**Data extract**
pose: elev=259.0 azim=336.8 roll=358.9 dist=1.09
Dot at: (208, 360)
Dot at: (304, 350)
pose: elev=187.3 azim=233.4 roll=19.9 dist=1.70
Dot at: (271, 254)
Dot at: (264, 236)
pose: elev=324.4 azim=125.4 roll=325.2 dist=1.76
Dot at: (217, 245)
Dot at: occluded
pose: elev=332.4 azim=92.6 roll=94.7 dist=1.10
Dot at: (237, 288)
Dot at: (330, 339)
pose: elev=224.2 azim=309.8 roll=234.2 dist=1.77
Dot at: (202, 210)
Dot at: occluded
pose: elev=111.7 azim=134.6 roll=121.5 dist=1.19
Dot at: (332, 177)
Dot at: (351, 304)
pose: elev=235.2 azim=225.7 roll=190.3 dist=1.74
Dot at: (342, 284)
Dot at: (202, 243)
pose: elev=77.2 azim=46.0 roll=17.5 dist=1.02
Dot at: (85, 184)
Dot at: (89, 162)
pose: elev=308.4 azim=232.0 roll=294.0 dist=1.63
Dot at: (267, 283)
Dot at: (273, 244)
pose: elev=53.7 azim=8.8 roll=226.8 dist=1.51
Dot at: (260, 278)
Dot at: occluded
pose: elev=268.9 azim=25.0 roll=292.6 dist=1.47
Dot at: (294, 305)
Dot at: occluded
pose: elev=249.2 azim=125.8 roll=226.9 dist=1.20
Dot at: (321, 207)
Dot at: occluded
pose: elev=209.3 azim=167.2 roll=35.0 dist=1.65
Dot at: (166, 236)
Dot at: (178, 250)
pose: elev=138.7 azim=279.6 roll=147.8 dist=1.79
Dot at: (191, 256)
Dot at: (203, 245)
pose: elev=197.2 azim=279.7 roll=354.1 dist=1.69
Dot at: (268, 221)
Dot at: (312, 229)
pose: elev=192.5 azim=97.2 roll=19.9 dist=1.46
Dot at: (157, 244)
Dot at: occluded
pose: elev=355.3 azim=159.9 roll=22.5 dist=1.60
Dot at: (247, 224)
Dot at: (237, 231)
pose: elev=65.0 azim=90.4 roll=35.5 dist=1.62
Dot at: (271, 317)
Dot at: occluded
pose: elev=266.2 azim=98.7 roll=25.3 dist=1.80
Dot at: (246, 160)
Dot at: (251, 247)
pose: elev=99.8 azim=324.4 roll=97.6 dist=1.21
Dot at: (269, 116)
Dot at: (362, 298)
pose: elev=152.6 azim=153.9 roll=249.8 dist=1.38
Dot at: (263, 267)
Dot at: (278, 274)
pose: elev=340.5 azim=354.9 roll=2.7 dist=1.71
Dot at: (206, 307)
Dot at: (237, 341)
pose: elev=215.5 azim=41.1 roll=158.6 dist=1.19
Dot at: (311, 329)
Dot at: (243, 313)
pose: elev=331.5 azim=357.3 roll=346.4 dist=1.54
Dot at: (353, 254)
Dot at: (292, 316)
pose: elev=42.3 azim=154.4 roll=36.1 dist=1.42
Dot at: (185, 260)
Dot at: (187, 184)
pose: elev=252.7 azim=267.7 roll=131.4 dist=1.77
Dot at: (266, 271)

**Required work**
Rewrite all the records above as a numbered list, one line per item, with blank lines left out.

**Response for this exercise**
1. pose: elev=259.0 azim=336.8 roll=358.9 dist=1.09
2. Dot at: (208, 360)
3. Dot at: (304, 350)
4. pose: elev=187.3 azim=233.4 roll=19.9 dist=1.70
5. Dot at: (271, 254)
6. Dot at: (264, 236)
7. pose: elev=324.4 azim=125.4 roll=325.2 dist=1.76
8. Dot at: (217, 245)
9. Dot at: occluded
10. pose: elev=332.4 azim=92.6 roll=94.7 dist=1.10
11. Dot at: (237, 288)
12. Dot at: (330, 339)
13. pose: elev=224.2 azim=309.8 roll=234.2 dist=1.77
14. Dot at: (202, 210)
15. Dot at: occluded
16. pose: elev=111.7 azim=134.6 roll=121.5 dist=1.19
17. Dot at: (332, 177)
18. Dot at: (351, 304)
19. pose: elev=235.2 azim=225.7 roll=190.3 dist=1.74
20. Dot at: (342, 284)
21. Dot at: (202, 243)
22. pose: elev=77.2 azim=46.0 roll=17.5 dist=1.02
23. Dot at: (85, 184)
24. Dot at: (89, 162)
25. pose: elev=308.4 azim=232.0 roll=294.0 dist=1.63
26. Dot at: (267, 283)
27. Dot at: (273, 244)
28. pose: elev=53.7 azim=8.8 roll=226.8 dist=1.51
29. Dot at: (260, 278)
30. Dot at: occluded
31. pose: elev=268.9 azim=25.0 roll=292.6 dist=1.47
32. Dot at: (294, 305)
33. Dot at: occluded
34. pose: elev=249.2 azim=125.8 roll=226.9 dist=1.20
35. Dot at: (321, 207)
36. Dot at: occluded
37. pose: elev=209.3 azim=167.2 roll=35.0 dist=1.65
38. Dot at: (166, 236)
39. Dot at: (178, 250)
40. pose: elev=138.7 azim=279.6 roll=147.8 dist=1.79
41. Dot at: (191, 256)
42. Dot at: (203, 245)
43. pose: elev=197.2 azim=279.7 roll=354.1 dist=1.69
44. Dot at: (268, 221)
45. Dot at: (312, 229)
46. pose: elev=192.5 azim=97.2 roll=19.9 dist=1.46
47. Dot at: (157, 244)
48. Dot at: occluded
49. pose: elev=355.3 azim=159.9 roll=22.5 dist=1.60
50. Dot at: (247, 224)
51. Dot at: (237, 231)
52. pose: elev=65.0 azim=90.4 roll=35.5 dist=1.62
53. Dot at: (271, 317)
54. Dot at: occluded
55. pose: elev=266.2 azim=98.7 roll=25.3 dist=1.80
56. Dot at: (246, 160)
57. Dot at: (251, 247)
58. pose: elev=99.8 azim=324.4 roll=97.6 dist=1.21
59. Dot at: (269, 116)
60. Dot at: (362, 298)
61. pose: elev=152.6 azim=153.9 roll=249.8 dist=1.38
62. Dot at: (263, 267)
63. Dot at: (278, 274)
64. pose: elev=340.5 azim=354.9 roll=2.7 dist=1.71
65. Dot at: (206, 307)
66. Dot at: (237, 341)
67. pose: elev=215.5 azim=41.1 roll=158.6 dist=1.19
68. Dot at: (311, 329)
69. Dot at: (243, 313)
70. pose: elev=331.5 azim=357.3 roll=346.4 dist=1.54
71. Dot at: (353, 254)
72. Dot at: (292, 316)
73. pose: elev=42.3 azim=154.4 roll=36.1 dist=1.42
74. Dot at: (185, 260)
75. Dot at: (187, 184)
76. pose: elev=252.7 azim=267.7 roll=131.4 dist=1.77
77. Dot at: (266, 271)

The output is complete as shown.